Des milliers de manifestants à Tel-Aviv ont également exigé que Gantz quitte la coalition de Netanyahou et retire son soutien au Premier ministre.
Selon le sondage réalisé par l'institut de recherche Lazar pour le quotidien israélien Maariv, 49 % des personnes interrogées ont exprimé leur confiance en M. Gantz en tant que chef du parti de l'unité nationale et en tant que futur premier ministre. Seules 28 % des personnes interrogées estiment que M. Netanyahou devrait conserver son poste.
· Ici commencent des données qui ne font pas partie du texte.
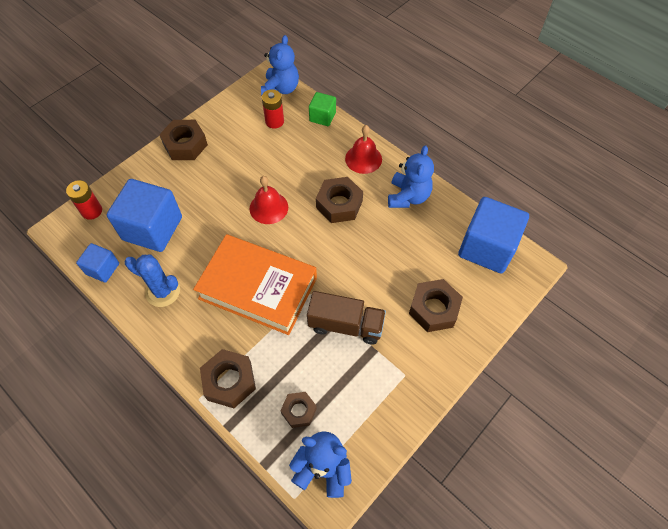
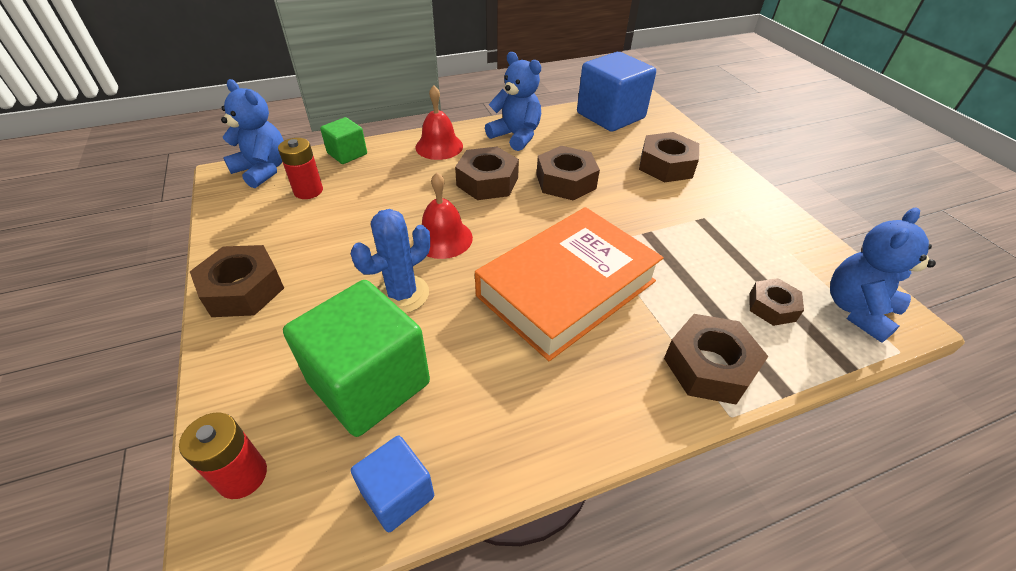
camera: 65 degrees left, 15 degrees down
(152, 228) = (369, 383): blue cube -> green cube
(163, 291) = (508, 406): blue cactus -> blue cactus (402, 294)
(346, 325) = (660, 229): brown truck -> none
(368, 249) = (565, 181): none -> brown nut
Les fréquents voyages de M. Gantz au Canada et aux États-Unis, où les pays hôtes lui accordent une audience à la place de M. Netanyahou, indiquent également qu'il est le candidat préféré des alliés occidentaux.
Mais c'est là que le bât blesse : Le départ de Netanyahou et l'arrivée de Gantz ne résoudront pas les problèmes de la Palestine, mais pourraient les prolonger. Gantz n'est ni un pacifiste ni une colombe.
Il représente une faction de la politique israélienne qui appelle au maintien du statu quo.
Cela impliquerait de renforcer les colonies israéliennes illégales en Cisjordanie occupée, de considérer la vallée du Jourdain comme la frontière de facto d'Israël, de favoriser une alliance étroite avec les États-Unis pour bénéficier de contributions annuelles d'une valeur de 3,8 milliards de dollars au budget militaire florissant d'Israël et de poursuivre le génocide dans la bande de Gaza.
M. Gantz peut être présenté dans certains milieux comme une figure plus modérée du cabinet de guerre, mais son idéologie reste similaire à celle de M. Netanyahou.
C'est une réalité que l'administration du président américain Joe Biden ne reconnaît pas. Le choix de Washington de s'engager avec M. Gantz plutôt qu'avec M. Netanyahou ne doit pas faire oublier que la résolution du conflit passe par la promotion et la mise en œuvre d'un État palestinien, la fin de l'occupation, l'arrêt de la prolifération des colonies et la garantie du droit au retour des Palestiniens.
Rappelons que lors de la conférence des présidents à Jérusalem-Ouest en février, M. Gantz a rejeté l'idée d'un État palestinien et a déclaré que la guerre à Gaza devait se poursuivre en l'absence d'une paix qui pourrait être envisagée plus tard.
Bien qu'il puisse être une alternative rationnelle à Netanyahou, Gantz promeut la politique de ce dernier, ce qui n'augure rien de bon pour le statu quo à Gaza.
Les responsables de l'administration Biden ont également admis que les réunions avec Gantz ont donné lieu à des conversations difficiles, le membre du cabinet de guerre ne cédant pas sur les intentions d'Israël de restreindre l'aide humanitaire et d'attaquer Rafah.
Cela démontre que l'approche de Washington, qui consiste à tendre la main à l'opposant de Netanyahou en le présentant comme une figure acceptable, tout en maintenant l'aide militaire et le soutien sans équivoque à Israël, est controversée et superficielle.
Le refus de M. Biden d'interrompre l'aide militaire tout en cherchant à affaiblir M. Netanyahou intervient alors que 52 % des Américains désapprouvent l'envoi d'armes par les États-Unis à Israël tant que ce dernier n'aura pas mis fin à ses attaques contre la bande de Gaza.
Au-delà de Gantz, il existe d'autres réalités en Israël qui peuvent renforcer le statu quo, indépendamment du départ de Netanyahou. Selon un sondage de l'Institut israélien de la démocratie, le Parti du pouvoir juif, dirigé par le ministre de la sécurité nationale d'extrême droite Itamar Ben Gvir, sera le seul parti parmi les partenaires de la coalition du gouvernement actuel à réussir à consolider sa présence électorale.
Le succès de Ben Gvir est dû à sa rhétorique polarisante et clivante, à ses appels à l'extermination des Palestiniens et à la distribution d'armes pendant la guerre. Il est clair que la sortie de Netanyahou demandée par Chuck Schumer ne changera pas la politique israélienne à l'égard de Gaza.
Le problème réside dans la nature même de l'État israélien, dans ses orientations politiques et dans ses appels incessants à la privation des droits des Palestiniens.